Immunofluorescence analysis of membrane PS exposure associated with apoptosis by annexin V staining in VZV-infected HFFs. Two days p.i. VZV-infected HFFs (A and B) or mock-infected HFFs (C and D) were incubated with annexin V-Alexa Fluor 594-conjugate (red fluorescence) and a nuclear counterstain DAPI (blue fluorescence) and then analyzed by laser confocal microscopy.
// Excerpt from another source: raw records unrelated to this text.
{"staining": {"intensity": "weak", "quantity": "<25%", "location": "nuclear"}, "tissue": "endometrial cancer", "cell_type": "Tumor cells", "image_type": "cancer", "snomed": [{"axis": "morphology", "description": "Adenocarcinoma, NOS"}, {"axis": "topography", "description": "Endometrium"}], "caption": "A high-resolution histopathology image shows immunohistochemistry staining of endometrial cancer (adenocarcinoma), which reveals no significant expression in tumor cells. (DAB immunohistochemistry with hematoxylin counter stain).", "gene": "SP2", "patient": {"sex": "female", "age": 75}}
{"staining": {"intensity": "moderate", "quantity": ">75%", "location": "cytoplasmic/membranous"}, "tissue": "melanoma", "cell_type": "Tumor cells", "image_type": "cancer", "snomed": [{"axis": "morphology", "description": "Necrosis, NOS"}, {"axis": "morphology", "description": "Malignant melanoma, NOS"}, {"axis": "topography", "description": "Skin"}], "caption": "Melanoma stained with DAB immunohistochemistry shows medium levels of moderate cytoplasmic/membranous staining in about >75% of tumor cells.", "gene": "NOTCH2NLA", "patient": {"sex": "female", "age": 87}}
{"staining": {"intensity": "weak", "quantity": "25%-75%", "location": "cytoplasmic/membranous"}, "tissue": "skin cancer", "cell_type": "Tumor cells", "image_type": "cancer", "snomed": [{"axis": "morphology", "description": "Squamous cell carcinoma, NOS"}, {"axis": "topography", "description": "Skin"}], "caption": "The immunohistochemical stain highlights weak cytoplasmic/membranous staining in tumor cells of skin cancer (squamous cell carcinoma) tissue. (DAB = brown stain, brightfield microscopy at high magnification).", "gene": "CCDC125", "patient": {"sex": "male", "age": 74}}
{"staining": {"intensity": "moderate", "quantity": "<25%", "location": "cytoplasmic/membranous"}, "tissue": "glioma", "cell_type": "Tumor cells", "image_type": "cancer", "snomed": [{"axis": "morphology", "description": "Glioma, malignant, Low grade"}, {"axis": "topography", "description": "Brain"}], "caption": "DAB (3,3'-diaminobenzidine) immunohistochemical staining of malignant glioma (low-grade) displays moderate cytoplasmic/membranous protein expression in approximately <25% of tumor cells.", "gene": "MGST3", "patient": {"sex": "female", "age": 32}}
Positive controls were VZV-infected (A) and mock-infected (C) cells treated with 5% ethanol prior to staining. (B) Specific annexin V staining was detected in VZV-infected HFFs. (D) No staining was detected in mock-infected HFFs. Bar, 10 μm. An arrowhead indicates annexin V staining. (E) Percentages of neurons staining for annexin V (annexin V⁺) or VZV antigens (VZV⁺) over the 4-day time course in mock- and VZV-infected HFF cultures.

FIG. 7.

Quantitation of apoptotic cells by the TUNEL assay and annexin V staining in VZV ROka-infected neuronal and HFF cultures. The percentages of neurons and HFFs staining for TUNEL (TUNEL⁺), annexin V (annexin V⁺), or VZV antigens (VZV⁺) over the 4-day time course in mock and VZV-infected neuronal cultures (A and B) and mock- and VZV-infected HFF cultures (C and D) are shown.

FIG.8.

TEM images of VZV-infected human DRG neurons and HFFs. (A) VZV-infected neuron at 2 days p.i. with an intact double nuclear membrane (NM), normal Golgi apparatus (G), mitochondrion (M), and endoplasmic reticulum (ER). The arrowhead and arrow indicate unenveloped nucleocapsids in the nucleus and enveloped virions on the cell surface, respectively. Magnification, ×6,500. (Inset) Higher magnification of enveloped VZV virions on the surface of the neuron. Bar, 200 nm. (B) VZV-infected HFFs at 2 days p.i. show morphological features of apoptosis, loss of double nuclear membrane, condensed chromatin (Chr), and irregular organelle morphology. An arrow indicates enveloped VZV virions in the cytoplasm. Magnification, ×6,500. (Inset) Higher magnification of enveloped VZV virions in the cytoplasm of the HFF. Bar, 200 nm.